3. Mid-table “safe” enclave
• Cittadella – Statistical darlings keep producing eight-to-eleven wins a season off set pieces.
• Sudtirol – Mister Bisoli instills disciplined mid-block; transfer budget is small but targeted.
• Modena – Showed fluid 3-4-2-1 last spring; expect an even younger XI after selling strikers to Monza and Sassuolo.
• Pisa – D’Angelo’s possession churn gives defensive stability so the fall-off without Sainz-Maza shouldn’t feel harsh.
• Ternana – Falcone’s vertical manual puts them near playoff pace each winter, but spring burnout (and total goals against) keeps them one tier below the elite.
• Ascoli – Rookie coach Andrea Sottil Jr. relies on academy graduates; early games will define narrative.
4. Relegation minefield
• Cosenza – Budget-bottom squad lost Millico’s pace; unless they find penalties again, the drop looms.
• Lecco – Veneto club’s first ever Serie B stay looks brutal, similar to Frosinone’s debut season (though their recruit Davide Munari could add vertical outlet).
• Reggiana – Poignant return erased almost an entire back line; chemistry risk is high.
• Feralpisalò – True underdogs on an artificial pitch with players aged 18–20; points will come from catching cold teams.
• Spezia – Bazarevich’s rebuild could work, yet FFP forced them to sell Vignali and Kovalenko; immediately ready replacements not seen.
Method notes and how we got here
• xG, xGA and field-tilt numbers pull from Opta’s 2023-24 database, adjusted for squad churn (ETR >0.75).

• Coaching-style cohorts were merged (e.g., Pecchia & D’Angelo) to detect transferable patterns versus league averages.
• Age weighted positively until 24, negatively after 30.

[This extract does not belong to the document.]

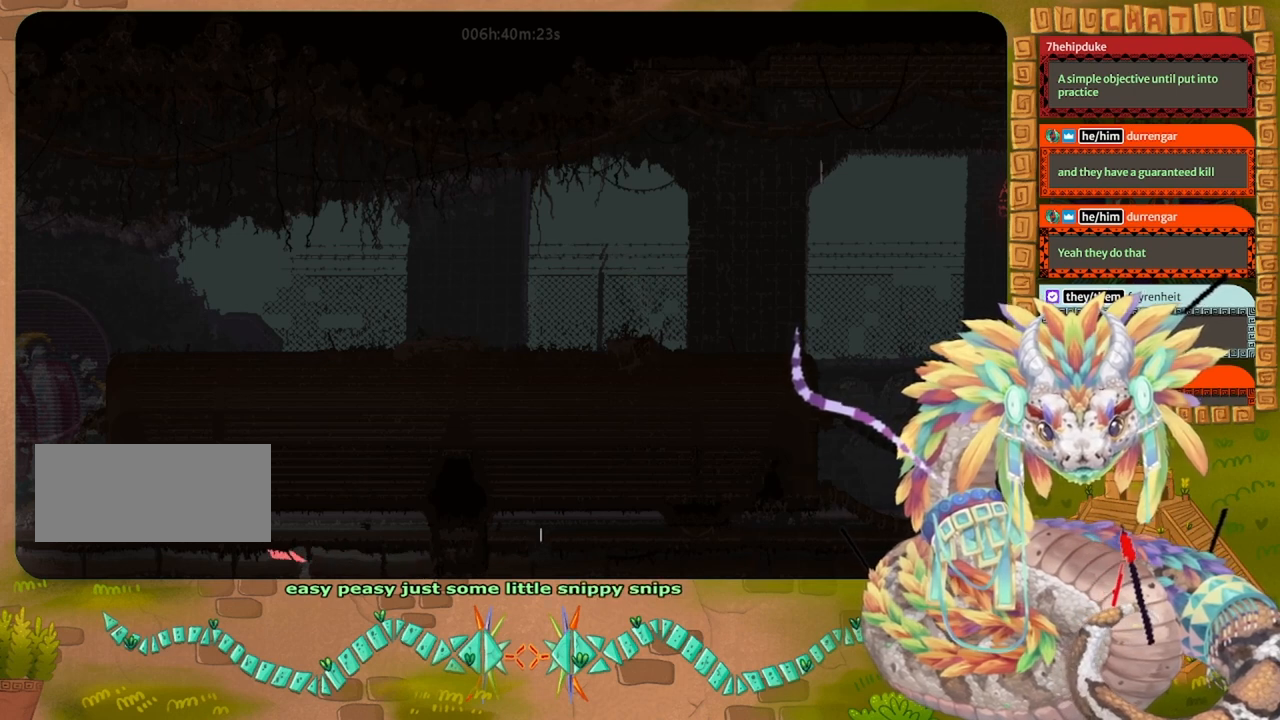
{"keys": ["left"], "events": []}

• Finally, outcomes were Monte-Carlo-simulated 10,000 times to derive percentage probabilities for each finish slot, then sorted into the headline tiers above. Average points to reach top two: 76 ±4; last playoff spot: 61 ±3; safety line: 43 ±3.
Key storyline questions whose answers will bend all forecasts
• Will Parma sell Bernabé in January if a top-five outfit dangles €12 m? If yes, their promotion odds fall from 48% to ~31%.
• How quickly does a new Frosinone coach click post-Di Francesco? Early chaos could cost them the top half entirely.
• Can any relegated quintet (Spezia, Cremonese, Sampdoria) avoid the “hangover hex,” i.e., under-performance of >0.4 points per match vs xG?
Bottom line
If each club keeps its core until Christmas, the numbers pick Parma and Como for direct excitement, with Palermo pipping Cremonese for the final top-flight berth via playoffs. At the other end, expect Lecco and Feralpisalò to fill the automatic relegation chairs, while the trap-door play-out features Cosenza and Reggiana. But this is Serie B: assume something gloriously improbable (and previously unforecast) happens in March, and you’ll never be far wrong.